::: Exercise data
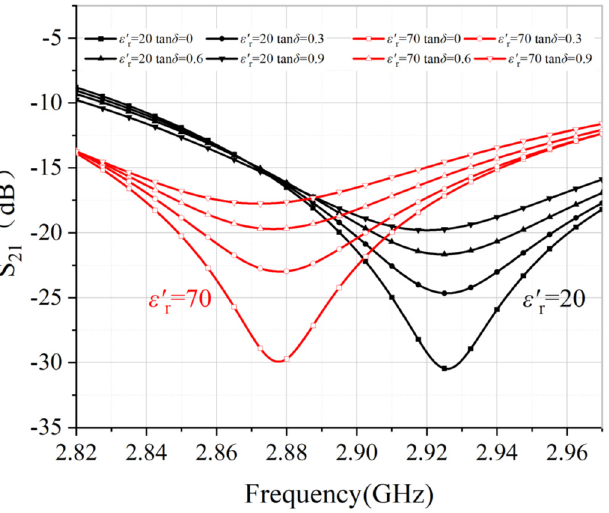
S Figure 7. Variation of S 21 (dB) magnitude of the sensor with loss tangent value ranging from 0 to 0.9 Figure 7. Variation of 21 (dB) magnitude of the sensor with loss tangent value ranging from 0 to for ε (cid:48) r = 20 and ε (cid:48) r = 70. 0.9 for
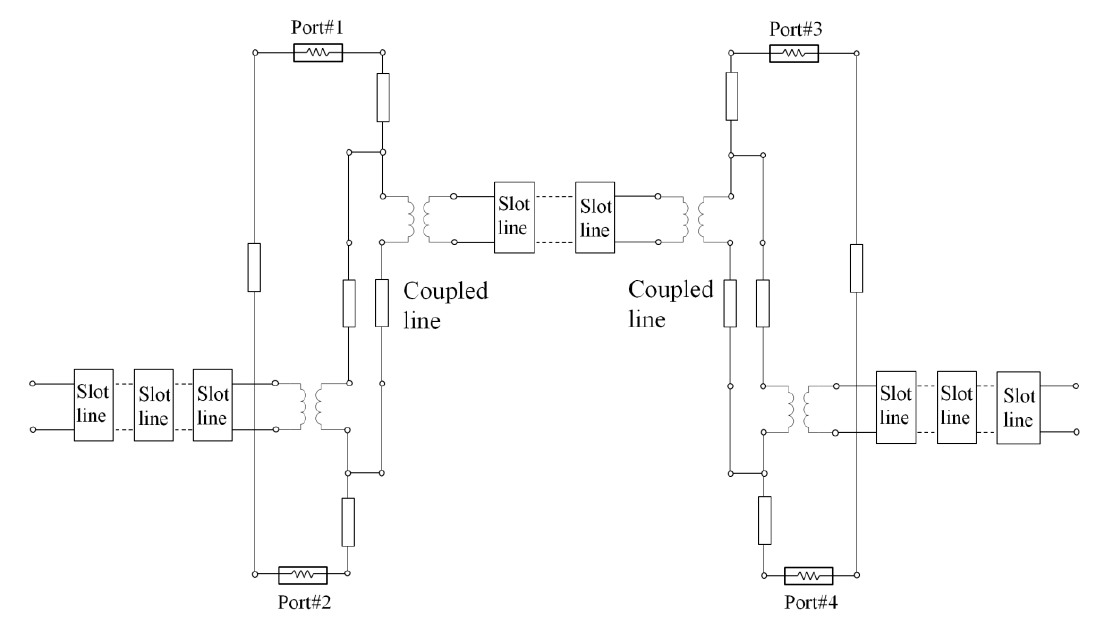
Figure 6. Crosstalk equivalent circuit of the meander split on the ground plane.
::::::
::: Exercise data
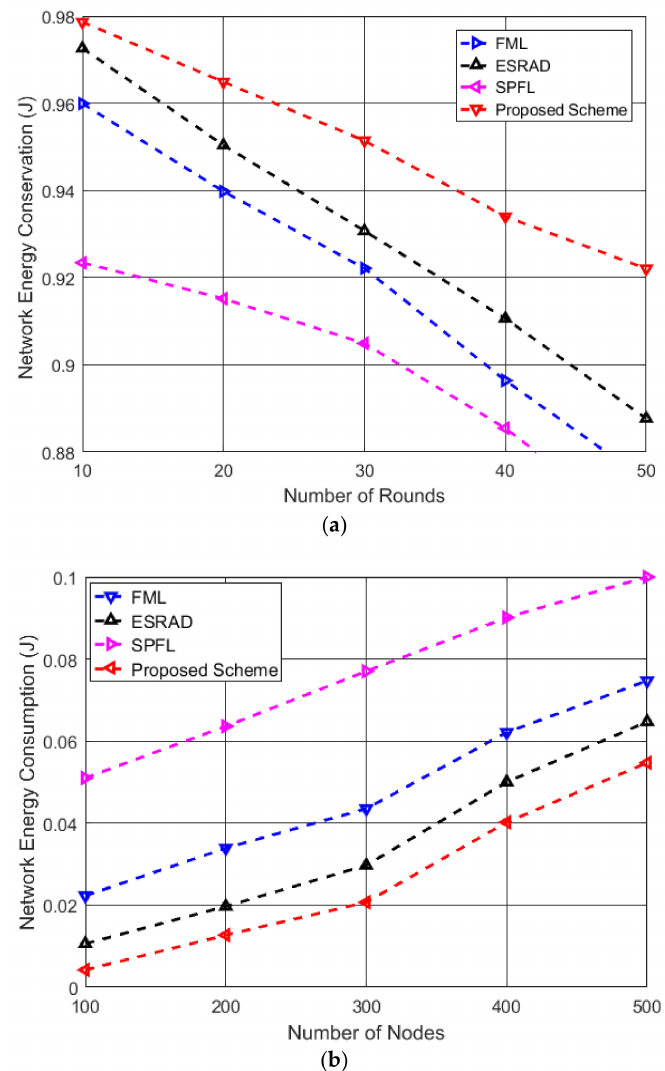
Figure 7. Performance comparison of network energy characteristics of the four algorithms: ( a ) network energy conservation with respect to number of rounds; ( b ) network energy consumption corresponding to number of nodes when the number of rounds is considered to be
::::::
> **Directions**: When a line among the entries above contains "with", copy it.

> **Solution for this problem**:
S Figure 7. Variation of S 21 (dB) magnitude of the sensor with loss tangent value ranging from 0 to 0.9 Figure 7. Variation of 21 (dB) magnitude of the sensor with loss tangent value ranging from 0 to for ε (cid:48) r = 20 and ε (cid:48) r = 70. 0.9 for
Figure 7. Performance comparison of network energy characteristics of the four algorithms: ( a ) network energy conservation with respect to number of rounds; ( b ) network energy consumption corresponding to number of nodes when the number of rounds is considered to be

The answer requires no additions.